**Data for the task:**
★ ★ ★ ★

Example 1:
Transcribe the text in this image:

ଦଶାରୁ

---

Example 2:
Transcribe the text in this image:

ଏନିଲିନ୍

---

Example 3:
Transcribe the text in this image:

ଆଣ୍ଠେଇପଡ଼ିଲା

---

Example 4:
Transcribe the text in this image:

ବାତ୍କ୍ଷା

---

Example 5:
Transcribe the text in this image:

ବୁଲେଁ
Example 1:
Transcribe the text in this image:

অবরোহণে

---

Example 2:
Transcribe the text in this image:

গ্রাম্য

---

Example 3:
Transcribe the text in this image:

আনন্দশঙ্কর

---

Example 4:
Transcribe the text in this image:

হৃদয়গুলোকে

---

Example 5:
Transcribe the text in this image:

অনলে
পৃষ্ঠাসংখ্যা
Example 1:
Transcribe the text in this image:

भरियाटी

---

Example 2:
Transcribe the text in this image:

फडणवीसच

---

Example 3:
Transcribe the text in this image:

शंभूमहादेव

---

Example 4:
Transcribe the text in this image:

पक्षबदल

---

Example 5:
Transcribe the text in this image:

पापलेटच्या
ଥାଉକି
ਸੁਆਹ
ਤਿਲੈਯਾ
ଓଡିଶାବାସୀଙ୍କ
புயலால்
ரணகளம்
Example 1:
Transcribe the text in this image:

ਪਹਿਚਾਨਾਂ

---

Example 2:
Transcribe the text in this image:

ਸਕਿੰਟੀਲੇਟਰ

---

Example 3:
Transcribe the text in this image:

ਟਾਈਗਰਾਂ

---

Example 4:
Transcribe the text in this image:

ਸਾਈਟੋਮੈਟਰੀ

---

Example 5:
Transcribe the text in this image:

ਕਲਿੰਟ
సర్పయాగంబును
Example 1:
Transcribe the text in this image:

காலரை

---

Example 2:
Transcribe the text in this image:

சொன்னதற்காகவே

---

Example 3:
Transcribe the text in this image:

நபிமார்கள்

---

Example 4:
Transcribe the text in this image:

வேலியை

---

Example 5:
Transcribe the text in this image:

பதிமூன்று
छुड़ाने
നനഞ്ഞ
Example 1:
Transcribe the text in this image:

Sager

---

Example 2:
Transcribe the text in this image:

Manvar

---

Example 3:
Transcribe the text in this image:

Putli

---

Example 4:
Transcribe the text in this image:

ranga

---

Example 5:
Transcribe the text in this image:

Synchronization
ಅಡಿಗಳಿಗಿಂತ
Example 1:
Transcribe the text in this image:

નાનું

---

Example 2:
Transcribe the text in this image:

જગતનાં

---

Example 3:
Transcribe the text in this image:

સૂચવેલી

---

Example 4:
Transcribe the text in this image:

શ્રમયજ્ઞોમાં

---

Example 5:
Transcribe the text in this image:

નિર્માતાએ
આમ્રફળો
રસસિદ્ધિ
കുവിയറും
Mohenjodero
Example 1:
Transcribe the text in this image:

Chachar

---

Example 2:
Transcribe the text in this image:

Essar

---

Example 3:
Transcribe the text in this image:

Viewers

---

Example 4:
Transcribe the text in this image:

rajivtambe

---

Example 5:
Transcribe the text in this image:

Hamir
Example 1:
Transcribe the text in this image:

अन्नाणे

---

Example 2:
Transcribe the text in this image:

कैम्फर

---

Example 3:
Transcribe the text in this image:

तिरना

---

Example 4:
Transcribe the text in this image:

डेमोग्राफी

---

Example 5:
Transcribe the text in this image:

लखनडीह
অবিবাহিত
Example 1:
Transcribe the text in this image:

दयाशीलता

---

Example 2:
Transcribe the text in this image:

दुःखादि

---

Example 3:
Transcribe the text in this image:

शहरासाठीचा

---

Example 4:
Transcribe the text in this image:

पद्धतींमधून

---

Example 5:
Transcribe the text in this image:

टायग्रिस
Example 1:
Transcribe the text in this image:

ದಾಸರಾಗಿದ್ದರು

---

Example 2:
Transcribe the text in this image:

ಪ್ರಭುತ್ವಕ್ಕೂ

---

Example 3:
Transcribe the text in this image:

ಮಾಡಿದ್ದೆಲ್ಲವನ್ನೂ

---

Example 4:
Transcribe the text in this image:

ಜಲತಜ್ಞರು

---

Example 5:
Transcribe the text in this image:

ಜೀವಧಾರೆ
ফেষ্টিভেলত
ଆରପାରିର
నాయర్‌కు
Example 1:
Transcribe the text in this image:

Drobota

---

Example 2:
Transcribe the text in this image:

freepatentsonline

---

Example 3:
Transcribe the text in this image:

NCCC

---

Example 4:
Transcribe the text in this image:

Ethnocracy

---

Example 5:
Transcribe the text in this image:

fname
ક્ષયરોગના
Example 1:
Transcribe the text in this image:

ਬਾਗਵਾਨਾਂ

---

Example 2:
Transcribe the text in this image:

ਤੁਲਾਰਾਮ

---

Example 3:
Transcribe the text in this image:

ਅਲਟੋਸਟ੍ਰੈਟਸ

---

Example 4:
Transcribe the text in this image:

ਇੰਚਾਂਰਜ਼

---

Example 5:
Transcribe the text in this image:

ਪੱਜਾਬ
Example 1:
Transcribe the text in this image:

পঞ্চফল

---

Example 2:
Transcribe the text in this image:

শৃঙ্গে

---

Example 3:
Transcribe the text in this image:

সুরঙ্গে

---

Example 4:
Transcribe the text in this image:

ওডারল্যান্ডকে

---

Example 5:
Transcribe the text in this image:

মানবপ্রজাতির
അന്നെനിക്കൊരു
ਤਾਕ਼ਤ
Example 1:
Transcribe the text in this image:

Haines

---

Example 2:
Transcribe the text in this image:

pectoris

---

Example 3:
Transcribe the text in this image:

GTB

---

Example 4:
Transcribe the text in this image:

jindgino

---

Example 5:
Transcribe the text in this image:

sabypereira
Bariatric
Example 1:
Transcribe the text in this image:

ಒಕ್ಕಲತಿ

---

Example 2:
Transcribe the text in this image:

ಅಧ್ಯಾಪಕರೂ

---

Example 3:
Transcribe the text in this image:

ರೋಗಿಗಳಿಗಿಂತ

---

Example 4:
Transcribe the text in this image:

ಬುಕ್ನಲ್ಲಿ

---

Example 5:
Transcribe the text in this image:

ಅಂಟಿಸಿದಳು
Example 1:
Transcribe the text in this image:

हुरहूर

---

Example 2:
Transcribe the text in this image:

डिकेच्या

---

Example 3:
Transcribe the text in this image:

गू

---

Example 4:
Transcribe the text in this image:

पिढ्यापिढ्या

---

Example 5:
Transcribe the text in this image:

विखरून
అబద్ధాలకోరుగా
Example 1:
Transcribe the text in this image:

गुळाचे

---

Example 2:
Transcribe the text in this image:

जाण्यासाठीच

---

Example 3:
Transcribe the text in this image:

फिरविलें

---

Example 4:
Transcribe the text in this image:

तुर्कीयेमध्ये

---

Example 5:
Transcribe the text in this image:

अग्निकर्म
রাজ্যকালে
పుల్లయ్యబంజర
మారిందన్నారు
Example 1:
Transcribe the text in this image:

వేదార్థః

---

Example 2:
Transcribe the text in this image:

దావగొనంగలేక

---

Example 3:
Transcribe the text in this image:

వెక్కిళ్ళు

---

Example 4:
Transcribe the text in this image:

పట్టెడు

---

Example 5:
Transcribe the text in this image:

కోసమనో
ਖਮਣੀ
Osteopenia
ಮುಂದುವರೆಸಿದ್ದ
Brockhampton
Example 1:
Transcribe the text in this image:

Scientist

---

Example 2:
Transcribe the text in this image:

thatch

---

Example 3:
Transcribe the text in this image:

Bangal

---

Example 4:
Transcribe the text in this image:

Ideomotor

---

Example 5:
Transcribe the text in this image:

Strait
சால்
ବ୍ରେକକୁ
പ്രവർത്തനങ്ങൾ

★ ★ ★ ★

**Your assignment:** Provide an exact copy of all the material.

**Solution to the exercise:**
Example 1:
Transcribe the text in this image:

ଦଶାରୁ

---

Example 2:
Transcribe the text in this image:

ଏନିଲିନ୍

---

Example 3:
Transcribe the text in this image:

ଆଣ୍ଠେଇପଡ଼ିଲା

---

Example 4:
Transcribe the text in this image:

ବାତ୍କ୍ଷା

---

Example 5:
Transcribe the text in this image:

ବୁଲେଁ
Example 1:
Transcribe the text in this image:

অবরোহণে

---

Example 2:
Transcribe the text in this image:

গ্রাম্য

---

Example 3:
Transcribe the text in this image:

আনন্দশঙ্কর

---

Example 4:
Transcribe the text in this image:

হৃদয়গুলোকে

---

Example 5:
Transcribe the text in this image:

অনলে
পৃষ্ঠাসংখ্যা
Example 1:
Transcribe the text in this image:

भरियाटी

---

Example 2:
Transcribe the text in this image:

फडणवीसच

---

Example 3:
Transcribe the text in this image:

शंभूमहादेव

---

Example 4:
Transcribe the text in this image:

पक्षबदल

---

Example 5:
Transcribe the text in this image:

पापलेटच्या
ଥାଉକି
ਸੁਆਹ
ਤਿਲੈਯਾ
ଓଡିଶାବାସୀଙ୍କ
புயலால்
ரணகளம்
Example 1:
Transcribe the text in this image:

ਪਹਿਚਾਨਾਂ

---

Example 2:
Transcribe the text in this image:

ਸਕਿੰਟੀਲੇਟਰ

---

Example 3:
Transcribe the text in this image:

ਟਾਈਗਰਾਂ

---

Example 4:
Transcribe the text in this image:

ਸਾਈਟੋਮੈਟਰੀ

---

Example 5:
Transcribe the text in this image:

ਕਲਿੰਟ
సర్పయాగంబును
Example 1:
Transcribe the text in this image:

காலரை

---

Example 2:
Transcribe the text in this image:

சொன்னதற்காகவே

---

Example 3:
Transcribe the text in this image:

நபிமார்கள்

---

Example 4:
Transcribe the text in this image:

வேலியை

---

Example 5:
Transcribe the text in this image:

பதிமூன்று
छुड़ाने
നനഞ്ഞ
Example 1:
Transcribe the text in this image:

Sager

---

Example 2:
Transcribe the text in this image:

Manvar

---

Example 3:
Transcribe the text in this image:

Putli

---

Example 4:
Transcribe the text in this image:

ranga

---

Example 5:
Transcribe the text in this image:

Synchronization
ಅಡಿಗಳಿಗಿಂತ
Example 1:
Transcribe the text in this image:

નાનું

---

Example 2:
Transcribe the text in this image:

જગતનાં

---

Example 3:
Transcribe the text in this image:

સૂચવેલી

---

Example 4:
Transcribe the text in this image:

શ્રમયજ્ઞોમાં

---

Example 5:
Transcribe the text in this image:

નિર્માતાએ
આમ્રફળો
રસસિદ્ધિ
കുവിയറും
Mohenjodero
Example 1:
Transcribe the text in this image:

Chachar

---

Example 2:
Transcribe the text in this image:

Essar

---

Example 3:
Transcribe the text in this image:

Viewers

---

Example 4:
Transcribe the text in this image:

rajivtambe

---

Example 5:
Transcribe the text in this image:

Hamir
Example 1:
Transcribe the text in this image:

अन्नाणे

---

Example 2:
Transcribe the text in this image:

कैम्फर

---

Example 3:
Transcribe the text in this image:

तिरना

---

Example 4:
Transcribe the text in this image:

डेमोग्राफी

---

Example 5:
Transcribe the text in this image:

लखनडीह
অবিবাহিত
Example 1:
Transcribe the text in this image:

दयाशीलता

---

Example 2:
Transcribe the text in this image:

दुःखादि

---

Example 3:
Transcribe the text in this image:

शहरासाठीचा

---

Example 4:
Transcribe the text in this image:

पद्धतींमधून

---

Example 5:
Transcribe the text in this image:

टायग्रिस
Example 1:
Transcribe the text in this image:

ದಾಸರಾಗಿದ್ದರು

---

Example 2:
Transcribe the text in this image:

ಪ್ರಭುತ್ವಕ್ಕೂ

---

Example 3:
Transcribe the text in this image:

ಮಾಡಿದ್ದೆಲ್ಲವನ್ನೂ

---

Example 4:
Transcribe the text in this image:

ಜಲತಜ್ಞರು

---

Example 5:
Transcribe the text in this image:

ಜೀವಧಾರೆ
ফেষ্টিভেলত
ଆରପାରିର
నాయర్‌కు
Example 1:
Transcribe the text in this image:

Drobota

---

Example 2:
Transcribe the text in this image:

freepatentsonline

---

Example 3:
Transcribe the text in this image:

NCCC

---

Example 4:
Transcribe the text in this image:

Ethnocracy

---

Example 5:
Transcribe the text in this image:

fname
ક્ષયરોગના
Example 1:
Transcribe the text in this image:

ਬਾਗਵਾਨਾਂ

---

Example 2:
Transcribe the text in this image:

ਤੁਲਾਰਾਮ

---

Example 3:
Transcribe the text in this image:

ਅਲਟੋਸਟ੍ਰੈਟਸ

---

Example 4:
Transcribe the text in this image:

ਇੰਚਾਂਰਜ਼

---

Example 5:
Transcribe the text in this image:

ਪੱਜਾਬ
Example 1:
Transcribe the text in this image:

পঞ্চফল

---

Example 2:
Transcribe the text in this image:

শৃঙ্গে

---

Example 3:
Transcribe the text in this image:

সুরঙ্গে

---

Example 4:
Transcribe the text in this image:

ওডারল্যান্ডকে

---

Example 5:
Transcribe the text in this image:

মানবপ্রজাতির
അന്നെനിക്കൊരു
ਤਾਕ਼ਤ
Example 1:
Transcribe the text in this image:

Haines

---

Example 2:
Transcribe the text in this image:

pectoris

---

Example 3:
Transcribe the text in this image:

GTB

---

Example 4:
Transcribe the text in this image:

jindgino

---

Example 5:
Transcribe the text in this image:

sabypereira
Bariatric
Example 1:
Transcribe the text in this image:

ಒಕ್ಕಲತಿ

---

Example 2:
Transcribe the text in this image:

ಅಧ್ಯಾಪಕರೂ

---

Example 3:
Transcribe the text in this image:

ರೋಗಿಗಳಿಗಿಂತ

---

Example 4:
Transcribe the text in this image:

ಬುಕ್ನಲ್ಲಿ

---

Example 5:
Transcribe the text in this image:

ಅಂಟಿಸಿದಳು
Example 1:
Transcribe the text in this image:

हुरहूर

---

Example 2:
Transcribe the text in this image:

डिकेच्या

---

Example 3:
Transcribe the text in this image:

गू

---

Example 4:
Transcribe the text in this image:

पिढ्यापिढ्या

---

Example 5:
Transcribe the text in this image:

विखरून
అబద్ధాలకోరుగా
Example 1:
Transcribe the text in this image:

गुळाचे

---

Example 2:
Transcribe the text in this image:

जाण्यासाठीच

---

Example 3:
Transcribe the text in this image:

फिरविलें

---

Example 4:
Transcribe the text in this image:

तुर्कीयेमध्ये

---

Example 5:
Transcribe the text in this image:

अग्निकर्म
রাজ্যকালে
పుల్లయ్యబంజర
మారిందన్నారు
Example 1:
Transcribe the text in this image:

వేదార్థః

---

Example 2:
Transcribe the text in this image:

దావగొనంగలేక

---

Example 3:
Transcribe the text in this image:

వెక్కిళ్ళు

---

Example 4:
Transcribe the text in this image:

పట్టెడు

---

Example 5:
Transcribe the text in this image:

కోసమనో
ਖਮਣੀ
Osteopenia
ಮುಂದುವರೆಸಿದ್ದ
Brockhampton
Example 1:
Transcribe the text in this image:

Scientist

---

Example 2:
Transcribe the text in this image:

thatch

---

Example 3:
Transcribe the text in this image:

Bangal

---

Example 4:
Transcribe the text in this image:

Ideomotor

---

Example 5:
Transcribe the text in this image:

Strait
சால்
ବ୍ରେକକୁ
പ്രവർത്തനങ്ങൾ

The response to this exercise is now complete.